The Future of Travel

By Brent Blake, President, Acendas Travel

“The virus will tell us.”

Who can forget the now famous quote by Dr. Tony Fauci, the inspirational director at the National Institute for Allergies and Infectious Diseases, when asked about the removal of restrictions on public gatherings.

That was then, and still is now, the correct answer. But, with all due respect to Dr. Fauci, I would add an asterisk to that response, especially when it comes to travel. In my opinion, the return of travel will come when the customer tells us. 

I get it. That’s a simple analysis and one that appears all too obvious.

What I am actually saying is travel will return when the customer has trust in the process. That means there will be a reduction in the spread of the virus to an acceptable level and that customers accept the efforts of the industry to minimize the risk of contracting it. That includes everything from the airport experience, to the flight, ground transportation, dining options, meetings, events and other aspects of the journey. 

Trust is a powerful force. I contend it’s the most critical factor in business success. If the customer does not trust that you can deliver, they won’t purchase your product or service. It takes a herculean effort to repair a broken trust.

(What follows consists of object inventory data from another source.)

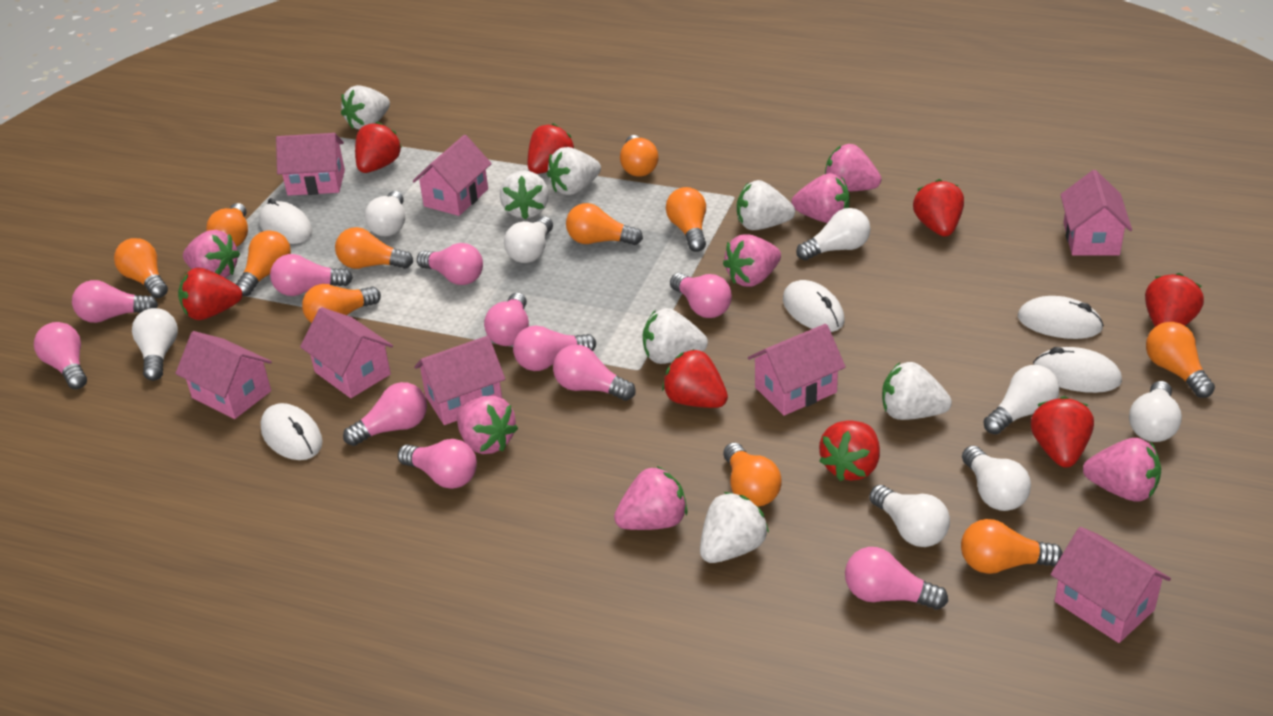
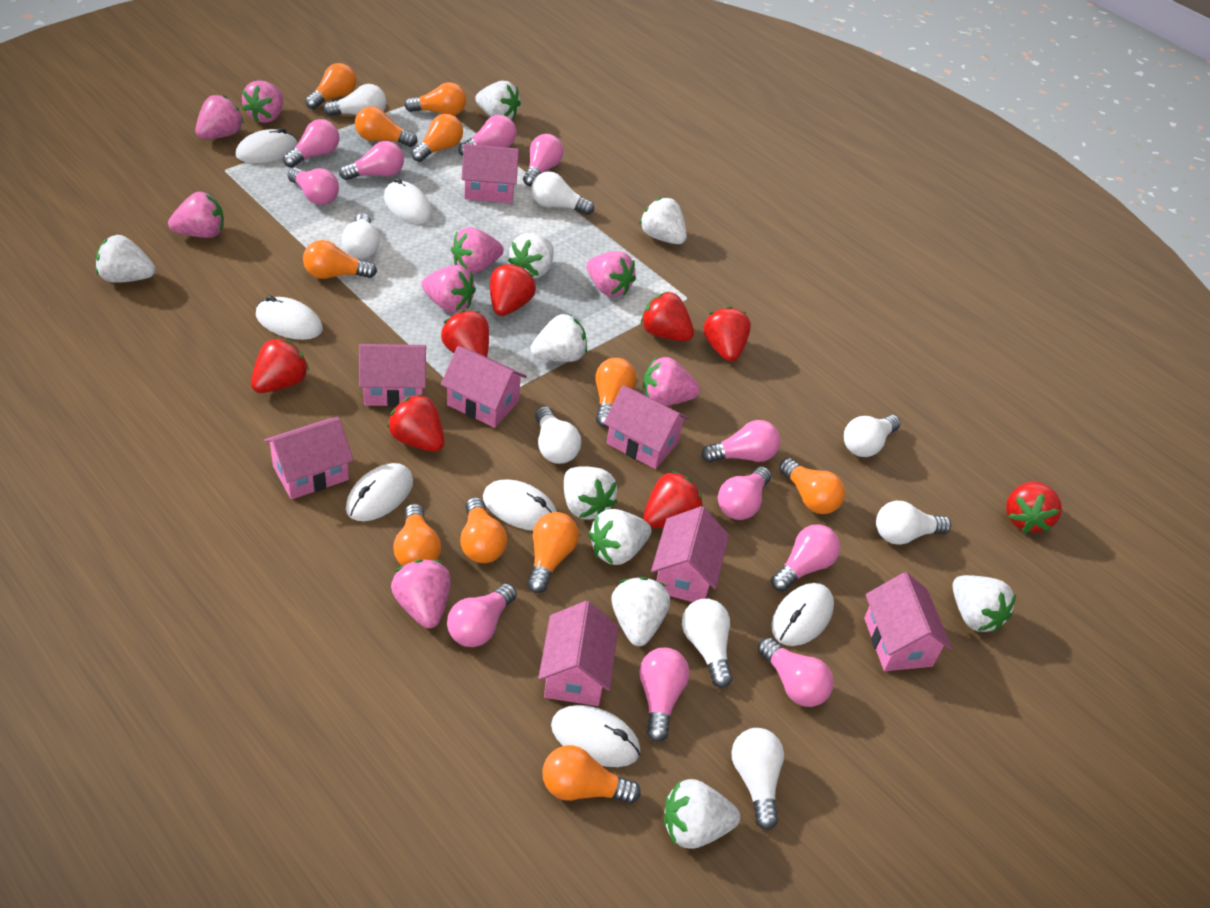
pink strawberry: 7 -> 8
white mouse: 5 -> 7
white strawberry: 7 -> 10

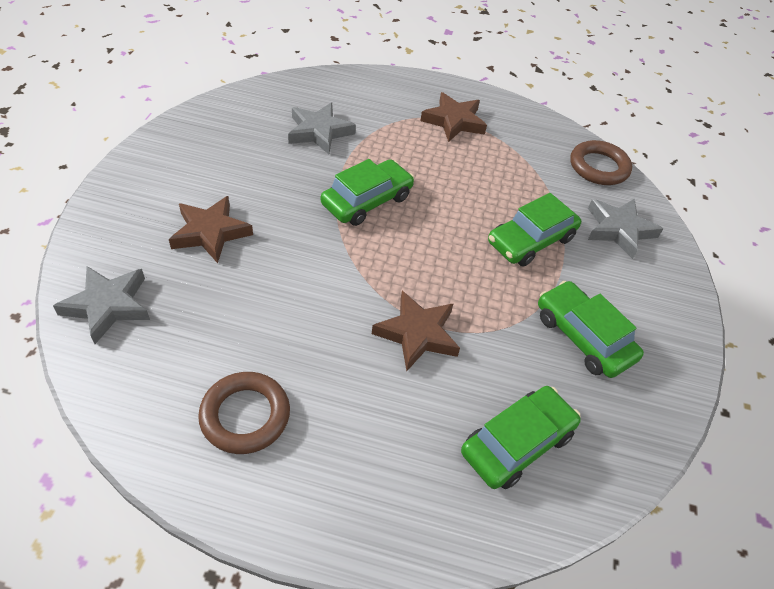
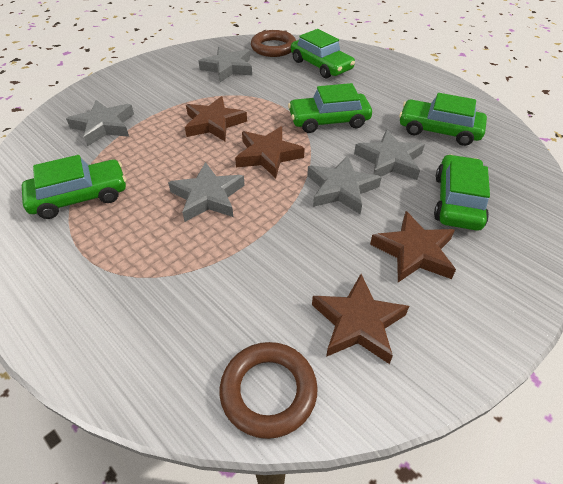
brown star: 3 -> 4
green car: 4 -> 5
grey star: 3 -> 5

This is not to imply that the travel industry is at fault in the recent pandemic. Truth be told, historically travel has improved and become much more safe and efficient, even as volume continues to grow each year. But like other extended interruptions due to weather, political unrest or disease, the industry has had to react to forces not of its own doing and enact measures to restore traveler trust. That happened through technological innovation, implementing new safety protocols and enhancing traveler tracking measures.

As we look to the remainder of 2020 and into 2021, we see various actors in the travel chain are implementing changes to address challenges brought on by the Coronavirus. Airport workers are wearing masks, social distancing from travelers and increasing personal protection. Airlines are enhancing plane disinfecting processes, loading travelers first from the rear of the plane, limiting the number of passengers and not selling middle seats. Hotels are enhancing sanitization efforts and cleanliness as well.

I would not be surprised to see even more automation of the process to reduce human interaction. For example, there will likely be less hotel front desk interactions, possible elimination of room service and other self-service options. Health precautions will become more obvious such as personal protection attire, additional hand sanitizer stations and even non-invasive temperature checks.

At first, these changes might be hard to accept and cause confusion. But as we experienced after 9/11 when we began to take off our shoes when going through airport security, we became accustomed to change. In fact, through these efforts we gain a greater sense of security and appreciate that others are watching out for our best interests. 

It is incumbent of every player in the travel industry to work together to build traveler trust and confidence. Author Shane Snow lays out the basic formula. It starts with benevolence – having other people’s best interests at heart. Next, you add integrity to the process – doing what you say you will do. And lastly, we demonstrate ability – the smarts and competence in what you are doing. 

I am encouraged by what I see from the industry in response to the pandemic. I believe travelers will respond positively and be accepting of their new normal.  As trust builds, so will business.